Her badge didn't simply define what she did but who she was. And in some ways, Eve knew, that badge, what it meant, had saved her.
The first years of her life were either gone or a blur of pain and misery and abuse. But she'd survived them, survived the father who had beaten her, raped her, who had damaged her so badly that when she was found broken and bleeding in an alley, she hadn't even remembered her name.
So she'd become Eve Dallas, a name given to her by a social worker and one she had fought to make mean something. Being a cop meant she wasn't helpless any longer. More, it meant she was able to stand for those who were helpless.
Every time she stood over a body, she remembered what it was like to be a victim. Every time she closed a case, it was a victory for the dead, and for a young girl without a name.
Now some stiff scooper with an attitude had attempted to put a smear on her badge. For some cops, it would be an annoyance, an irritation. For Eve, it was a deep, personal insult.

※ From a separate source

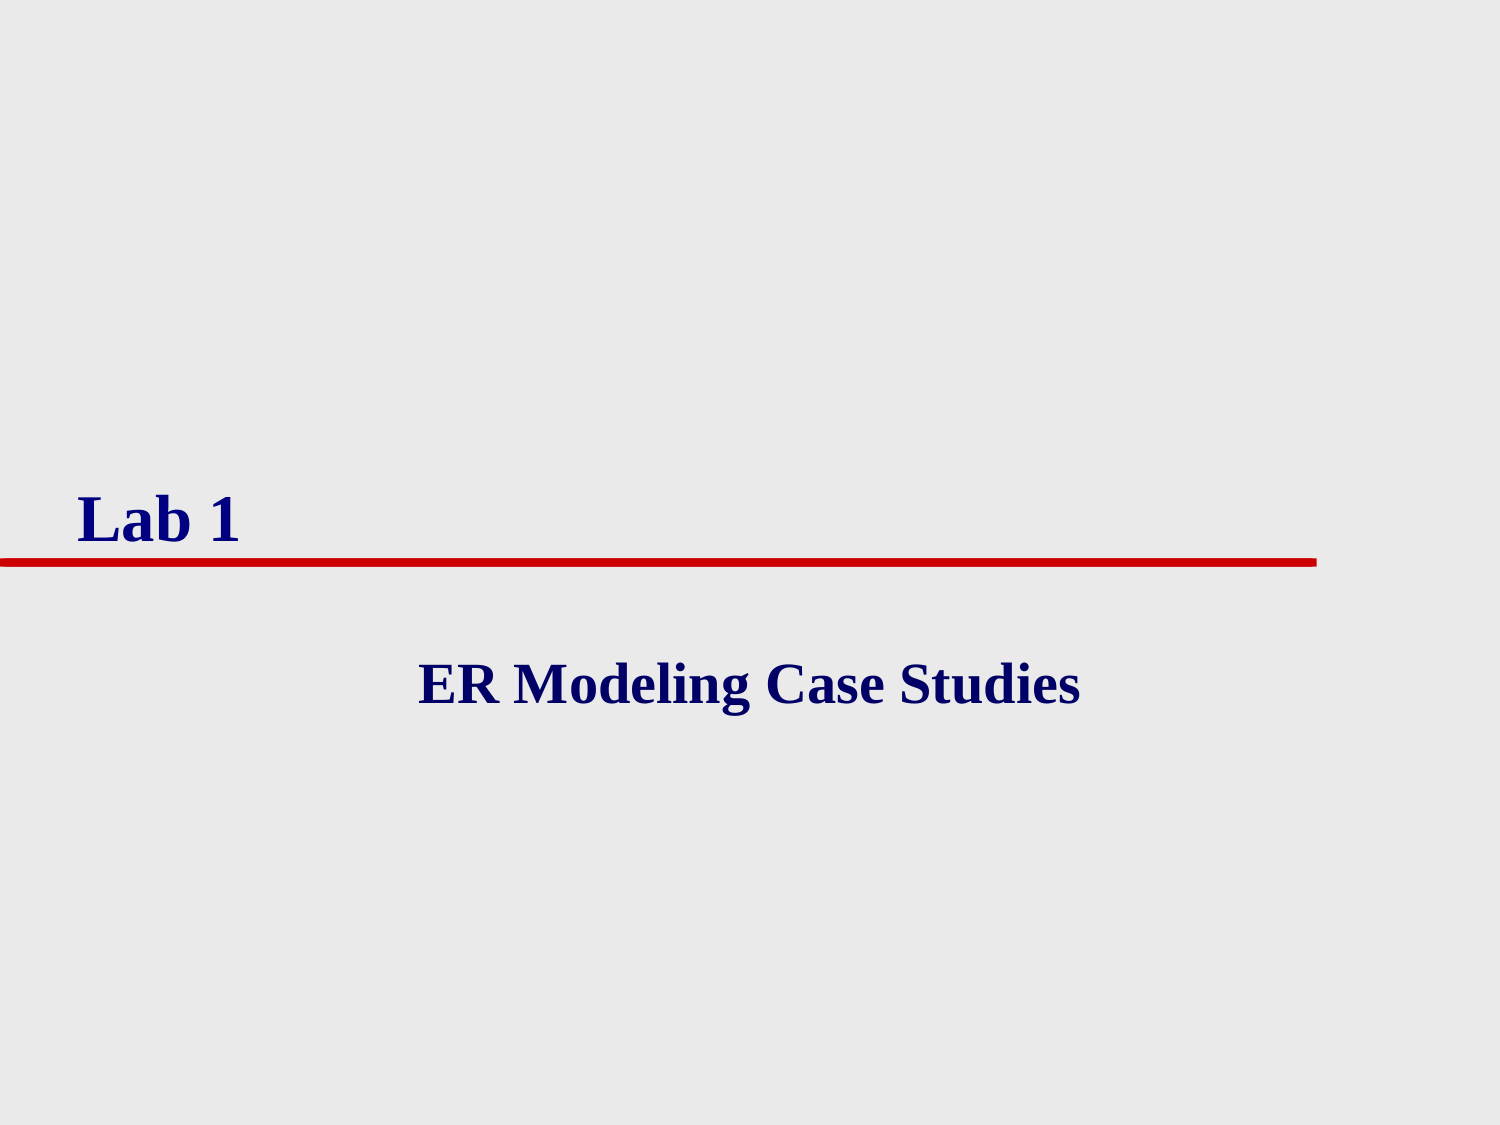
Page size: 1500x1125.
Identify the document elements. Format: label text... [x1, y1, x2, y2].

subtitle ER Modeling Case Studies [224, 637, 1276, 926]
title Lab 1 [62, 374, 1338, 563]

A physical woman, she tried to amuse herself by imagining what it would feel like to take Bowers on in a good sweaty match of hand-to-hand. The satisfying sound of bone against bone, the sweet scent of first blood.
All the image managed to do was infuriate her. Her hands were tied in that arena. A superior officer couldn't go around whipping on a uniform, no matter how much she deserved it.
So she drove through the gates and up the gracious sweep of private road to the stunning house of stone and glass that was Roarke's. She left her car in front, hoping, really hoping, that tight-assed Summerset said something snotty about it.
She barely felt the cold as she jogged up the steps and opened the tall front door. There she waited, one beat, two. It normally took Roarke's butler no longer to slide into the foyer and insult her. Today, she wanted him to, craved it.
When the house remained silent, she snarled in frustration. The day, she thought, was going just perfectly. She couldn't even take a swing at her worst enemy to release some steam.
She really, really wanted to hit something.
She stripped off her leather jacket, deliberately tossed it over the carved newel post. But still, he didn't materialize.
Bastard, she thought in disgust and stalked upstairs. What the hell was she supposed to do with this barely controlled fury bubbling inside her if she couldn't hammer Summerset? She didn't want a round with the sparring droid, damn it. She wanted human contact. Good, violent human contact.